▶ _About this task_
Copy the passage on the economic shock word for word, starting with "It is hard to" and going on through "to six quarters.".

▶ _Given passage_
= = = = =
One other shock—the dotcom collapse in 2000—slowed OECD growth to 1 per cent or below. But neither this nor the oil shocks involved anything like the current drying up of liquidity and credit, and the uncertainties about who is holding what risk, that has been seen in most of the major economies in recent months.
In some ways, a closer parallel might perhaps be found in the oft-cited events of the 1920s and 1930s, which culminated in the great depression. But this does not represent as close a parallel as is sometimes suggested. One reason is that the size and role of governments is fundamentally different today. In the 1920s, government spending in the rich economies accounted for only 5-10 per cent of GDP. Today this (comparatively) stable component of spending is four to five times as large. Moreover, the so-called "automatic stabilisers," whereby government deficit spending rises as the economy weakens, damp down any shock in a way that was not the case then. And, most importantly, governments accept a responsibility for supporting the economy that simply was not recognised in the 1920s.
It is hard to escape the conclusion that the world economy has been hit by a shock which is both large and novel, not least in respect of the unprecedented sharp rise in inter-bank rates and borrowing costs for companies. This leaves the forecaster in uncharted territory, casting around for clues. One such clue is offered by the OECD, which recently estimated, for the US, that the tightening in financial conditions (including credit conditions) may subtract nearly 2 per cent from GDP over the coming four to six quarters.
= = = = =
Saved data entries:
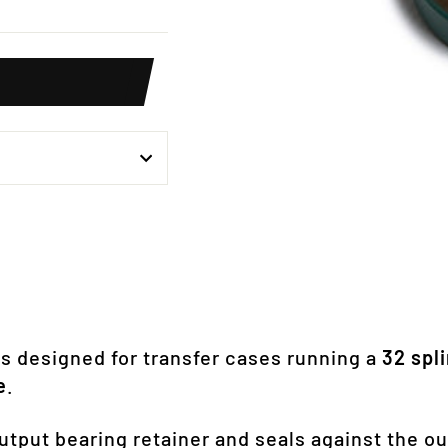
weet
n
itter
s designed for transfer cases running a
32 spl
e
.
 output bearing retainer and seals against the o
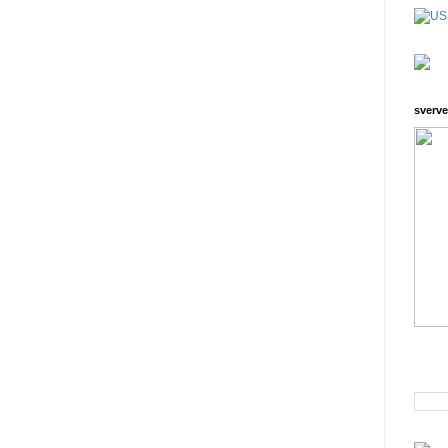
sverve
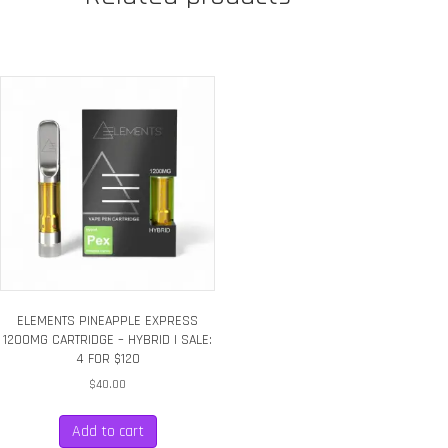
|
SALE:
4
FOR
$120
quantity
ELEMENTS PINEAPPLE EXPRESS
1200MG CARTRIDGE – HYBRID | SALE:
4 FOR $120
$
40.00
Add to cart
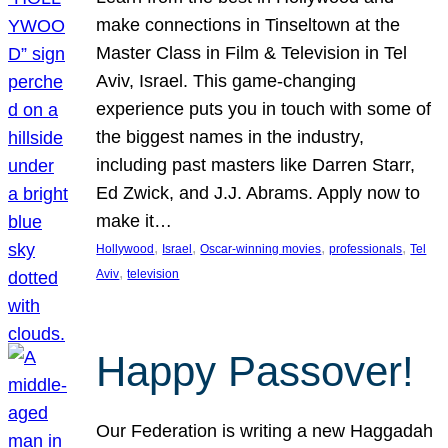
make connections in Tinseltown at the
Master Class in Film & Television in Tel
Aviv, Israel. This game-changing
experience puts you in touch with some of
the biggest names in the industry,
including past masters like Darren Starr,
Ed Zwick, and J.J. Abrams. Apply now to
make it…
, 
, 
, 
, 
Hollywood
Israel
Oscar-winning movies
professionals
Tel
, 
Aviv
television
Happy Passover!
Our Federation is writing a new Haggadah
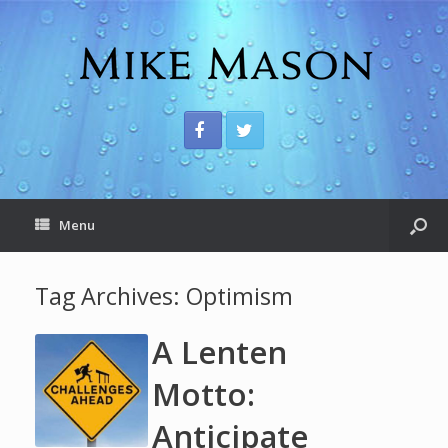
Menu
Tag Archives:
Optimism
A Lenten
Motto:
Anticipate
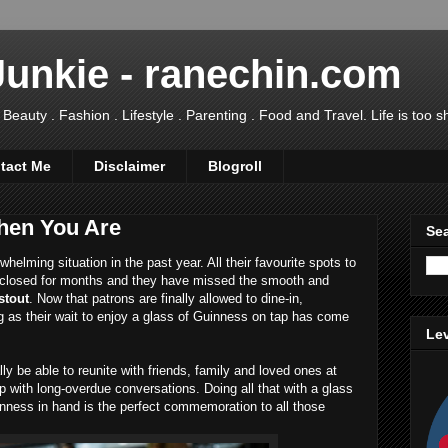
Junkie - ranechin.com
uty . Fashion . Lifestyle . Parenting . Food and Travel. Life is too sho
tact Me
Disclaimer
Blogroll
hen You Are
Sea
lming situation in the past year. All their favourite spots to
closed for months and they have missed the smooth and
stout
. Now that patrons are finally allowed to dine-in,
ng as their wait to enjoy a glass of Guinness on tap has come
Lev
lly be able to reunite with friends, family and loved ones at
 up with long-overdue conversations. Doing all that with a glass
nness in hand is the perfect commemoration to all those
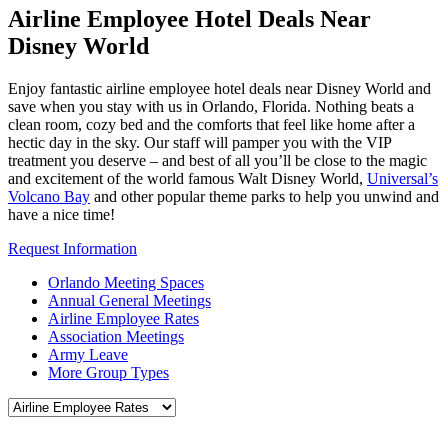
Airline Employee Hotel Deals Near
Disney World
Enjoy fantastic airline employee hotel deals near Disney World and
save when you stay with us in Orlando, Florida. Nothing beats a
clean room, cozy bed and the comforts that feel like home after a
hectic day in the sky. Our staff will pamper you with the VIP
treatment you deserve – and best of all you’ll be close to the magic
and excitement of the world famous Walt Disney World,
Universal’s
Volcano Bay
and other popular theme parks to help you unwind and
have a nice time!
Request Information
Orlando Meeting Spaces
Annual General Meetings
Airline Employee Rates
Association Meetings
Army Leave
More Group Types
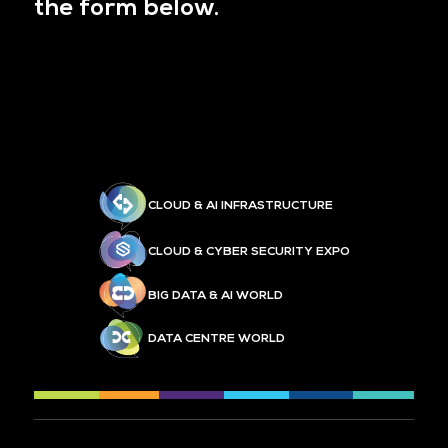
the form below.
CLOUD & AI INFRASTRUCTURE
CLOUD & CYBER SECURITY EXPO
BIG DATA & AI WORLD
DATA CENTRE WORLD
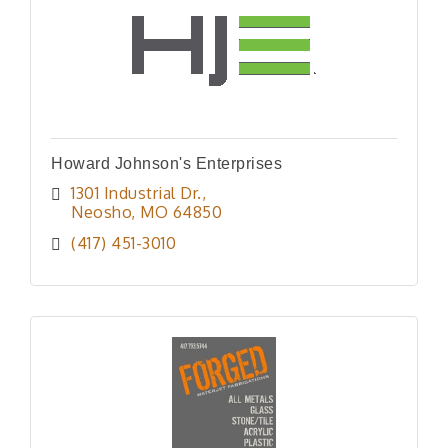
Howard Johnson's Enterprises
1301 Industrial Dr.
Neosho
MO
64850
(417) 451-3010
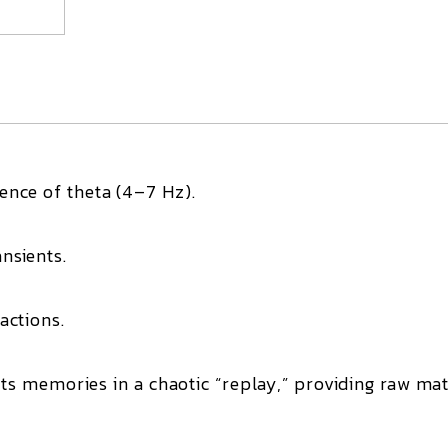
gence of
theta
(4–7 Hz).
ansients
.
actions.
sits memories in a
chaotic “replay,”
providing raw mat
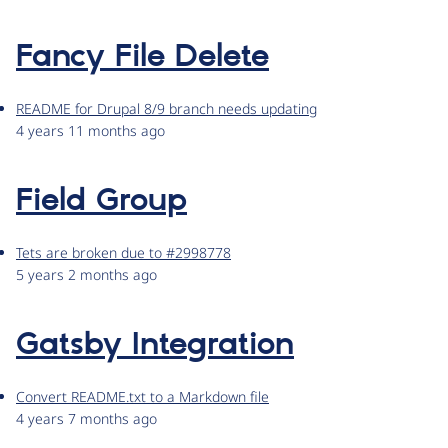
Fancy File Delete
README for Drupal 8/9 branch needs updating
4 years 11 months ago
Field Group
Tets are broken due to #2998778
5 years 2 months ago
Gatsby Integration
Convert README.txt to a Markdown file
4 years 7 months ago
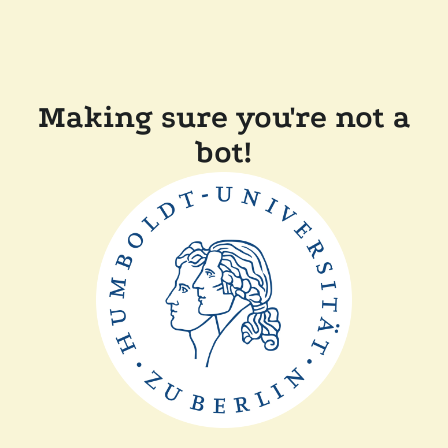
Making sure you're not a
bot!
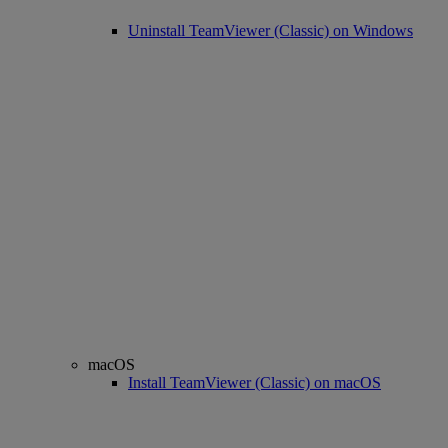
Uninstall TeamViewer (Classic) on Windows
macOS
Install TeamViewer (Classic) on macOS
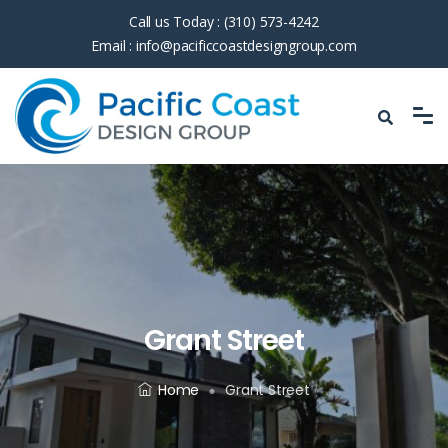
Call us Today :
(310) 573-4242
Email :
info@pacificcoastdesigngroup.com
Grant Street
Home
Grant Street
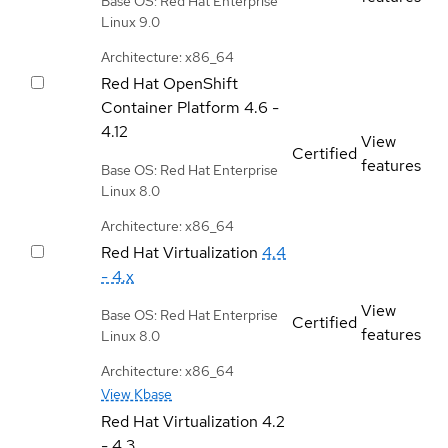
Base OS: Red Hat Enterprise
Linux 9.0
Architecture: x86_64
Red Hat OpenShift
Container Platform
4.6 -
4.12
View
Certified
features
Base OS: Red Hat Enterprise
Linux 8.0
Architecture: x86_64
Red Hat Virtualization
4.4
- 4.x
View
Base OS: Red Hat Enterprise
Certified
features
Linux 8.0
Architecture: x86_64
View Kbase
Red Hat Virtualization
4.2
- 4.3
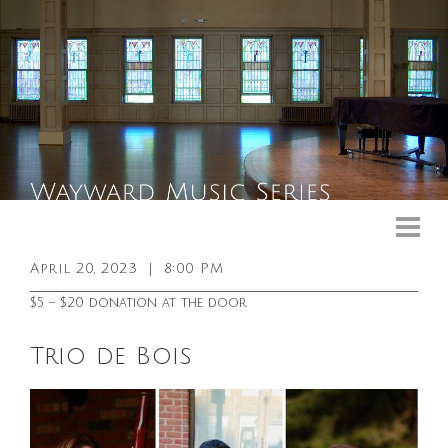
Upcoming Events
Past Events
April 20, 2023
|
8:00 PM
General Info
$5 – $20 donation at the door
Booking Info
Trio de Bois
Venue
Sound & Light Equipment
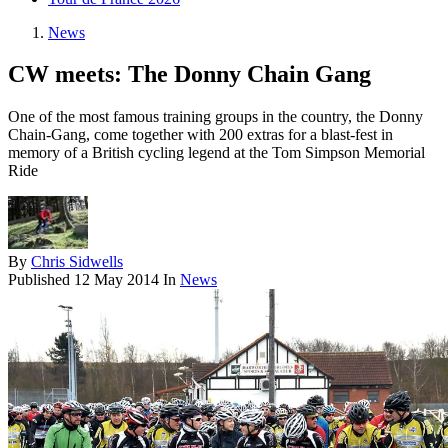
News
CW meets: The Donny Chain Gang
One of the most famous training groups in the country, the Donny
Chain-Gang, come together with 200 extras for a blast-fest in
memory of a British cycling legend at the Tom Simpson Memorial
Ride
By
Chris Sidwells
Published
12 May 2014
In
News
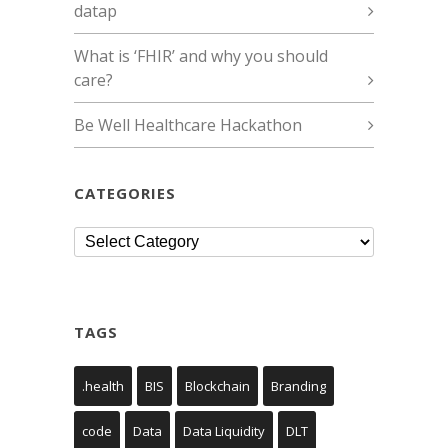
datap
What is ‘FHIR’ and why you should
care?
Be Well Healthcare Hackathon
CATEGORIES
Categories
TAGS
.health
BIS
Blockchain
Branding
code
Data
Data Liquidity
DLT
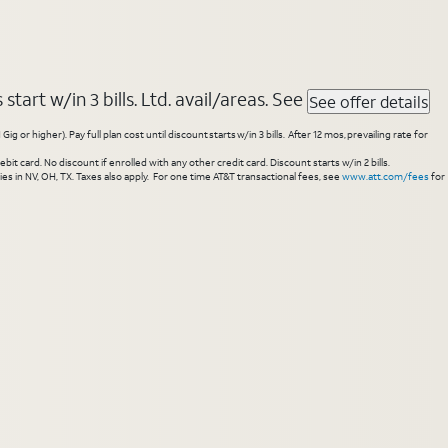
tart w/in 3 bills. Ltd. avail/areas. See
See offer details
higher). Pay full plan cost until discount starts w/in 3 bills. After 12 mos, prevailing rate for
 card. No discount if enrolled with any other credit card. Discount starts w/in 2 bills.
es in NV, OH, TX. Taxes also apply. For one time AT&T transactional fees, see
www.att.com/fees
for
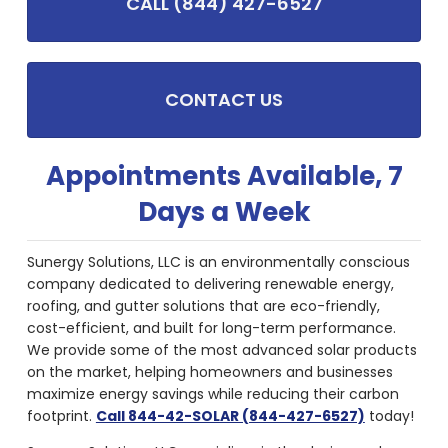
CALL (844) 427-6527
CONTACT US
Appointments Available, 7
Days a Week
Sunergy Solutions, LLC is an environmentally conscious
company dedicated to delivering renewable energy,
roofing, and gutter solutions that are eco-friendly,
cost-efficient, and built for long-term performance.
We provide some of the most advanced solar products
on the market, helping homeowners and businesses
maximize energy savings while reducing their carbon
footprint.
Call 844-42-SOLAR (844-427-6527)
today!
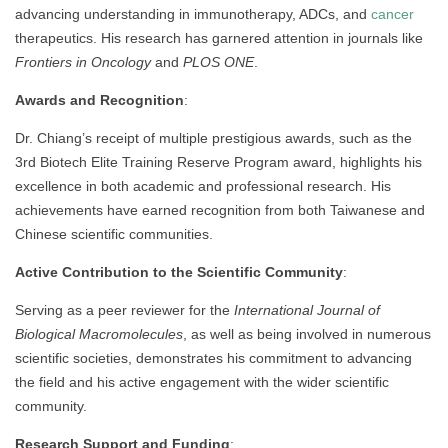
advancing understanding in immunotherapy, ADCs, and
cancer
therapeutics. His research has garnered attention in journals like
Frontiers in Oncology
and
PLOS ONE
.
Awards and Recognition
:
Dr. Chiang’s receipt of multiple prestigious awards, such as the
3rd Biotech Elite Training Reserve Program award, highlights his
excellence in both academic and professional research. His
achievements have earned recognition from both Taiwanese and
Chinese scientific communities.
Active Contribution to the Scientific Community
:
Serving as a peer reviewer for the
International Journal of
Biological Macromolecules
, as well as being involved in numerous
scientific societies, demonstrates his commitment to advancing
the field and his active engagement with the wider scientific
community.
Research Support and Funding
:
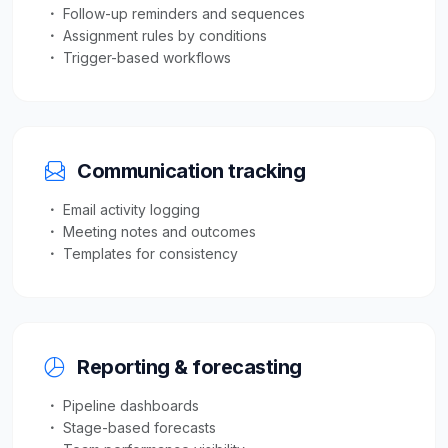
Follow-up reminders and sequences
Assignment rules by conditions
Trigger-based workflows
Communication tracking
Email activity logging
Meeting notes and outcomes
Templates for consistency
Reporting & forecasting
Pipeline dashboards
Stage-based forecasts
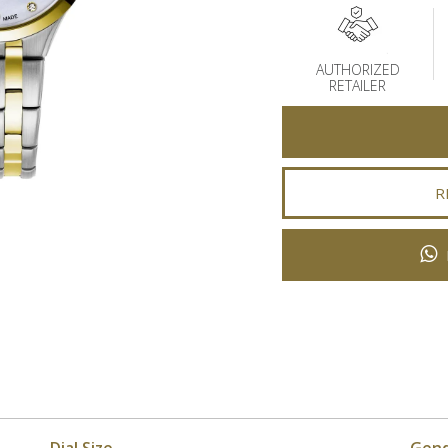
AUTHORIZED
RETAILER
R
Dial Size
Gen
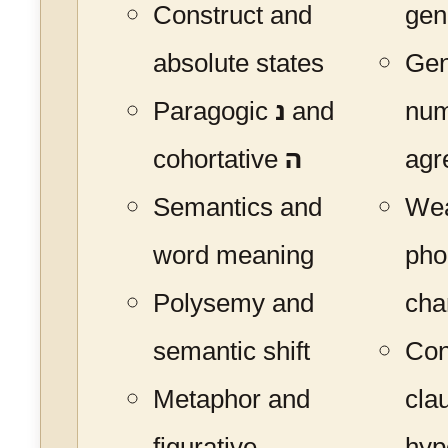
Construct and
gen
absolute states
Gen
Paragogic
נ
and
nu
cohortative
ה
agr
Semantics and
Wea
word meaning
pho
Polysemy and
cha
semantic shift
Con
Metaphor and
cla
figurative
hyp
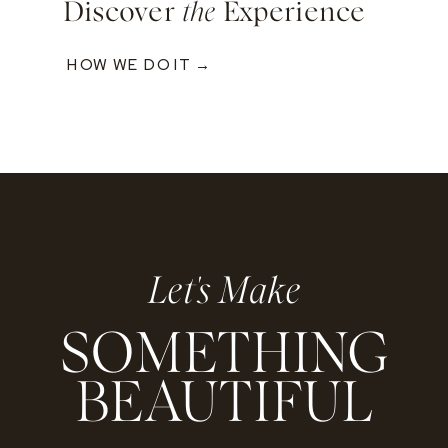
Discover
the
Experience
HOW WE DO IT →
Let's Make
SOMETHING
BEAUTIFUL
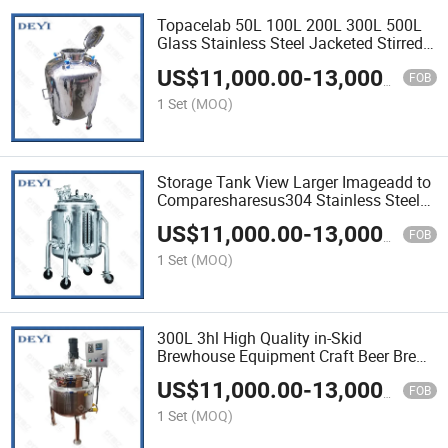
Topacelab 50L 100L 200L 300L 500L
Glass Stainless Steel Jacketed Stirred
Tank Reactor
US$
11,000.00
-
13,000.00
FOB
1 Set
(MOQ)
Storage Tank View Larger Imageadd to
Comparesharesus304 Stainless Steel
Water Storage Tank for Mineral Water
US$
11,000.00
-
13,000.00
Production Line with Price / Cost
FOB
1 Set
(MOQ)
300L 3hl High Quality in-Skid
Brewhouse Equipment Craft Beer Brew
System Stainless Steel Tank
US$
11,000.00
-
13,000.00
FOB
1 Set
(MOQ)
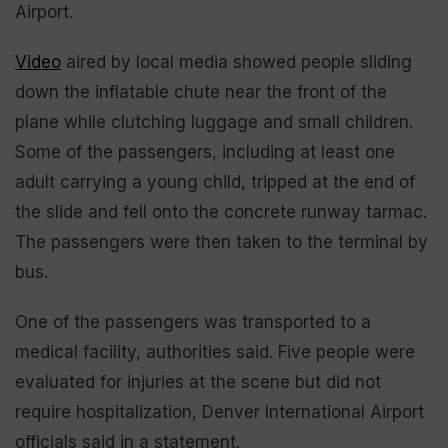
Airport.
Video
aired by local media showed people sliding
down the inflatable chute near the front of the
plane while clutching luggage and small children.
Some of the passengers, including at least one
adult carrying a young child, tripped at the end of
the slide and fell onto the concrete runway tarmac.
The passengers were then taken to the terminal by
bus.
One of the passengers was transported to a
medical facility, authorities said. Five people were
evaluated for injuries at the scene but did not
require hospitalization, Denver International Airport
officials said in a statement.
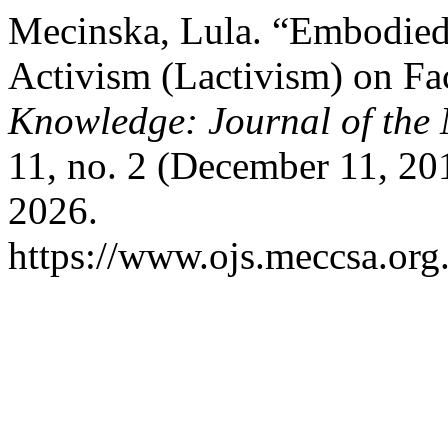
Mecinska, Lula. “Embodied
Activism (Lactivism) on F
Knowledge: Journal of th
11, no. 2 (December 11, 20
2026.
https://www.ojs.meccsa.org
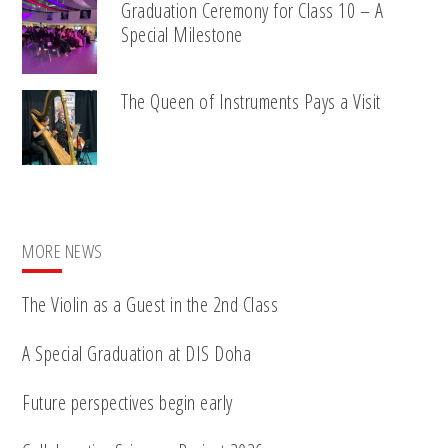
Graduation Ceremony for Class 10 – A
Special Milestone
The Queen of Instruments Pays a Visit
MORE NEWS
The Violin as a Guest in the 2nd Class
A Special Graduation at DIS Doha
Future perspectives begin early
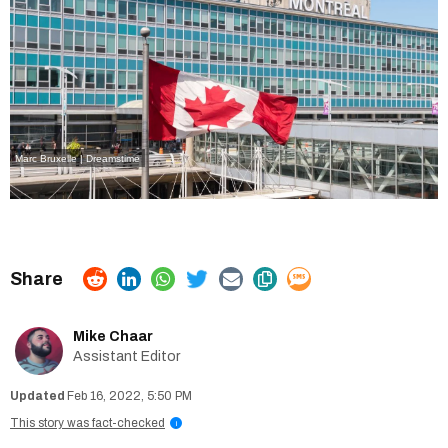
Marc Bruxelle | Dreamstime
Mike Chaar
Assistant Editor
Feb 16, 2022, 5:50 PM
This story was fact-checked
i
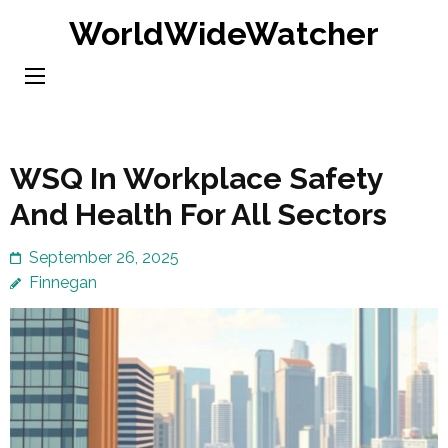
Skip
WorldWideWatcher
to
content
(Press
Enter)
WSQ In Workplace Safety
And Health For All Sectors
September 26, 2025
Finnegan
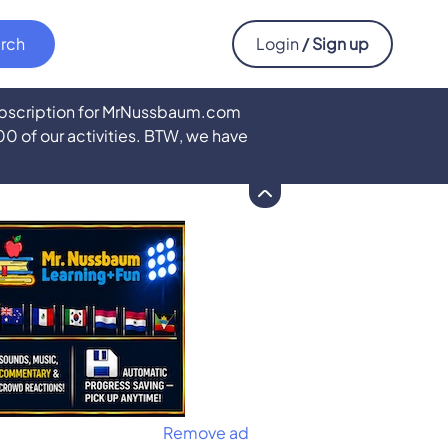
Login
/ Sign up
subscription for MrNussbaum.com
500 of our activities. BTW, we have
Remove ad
= = = = =
▶ _Answer to the problem_
It is hard to escape the conclusion that the world economy has been hit by a shock which is both large and novel, not least in respect of the unprecedented sharp rise in inter-bank rates and borrowing costs for companies. This leaves the forecaster in uncharted territory, casting around for clues. One such clue is offered by the OECD, which recently estimated, for the US, that the tightening in financial conditions (including credit conditions) may subtract nearly 2 per cent from GDP over the coming four to six quarters.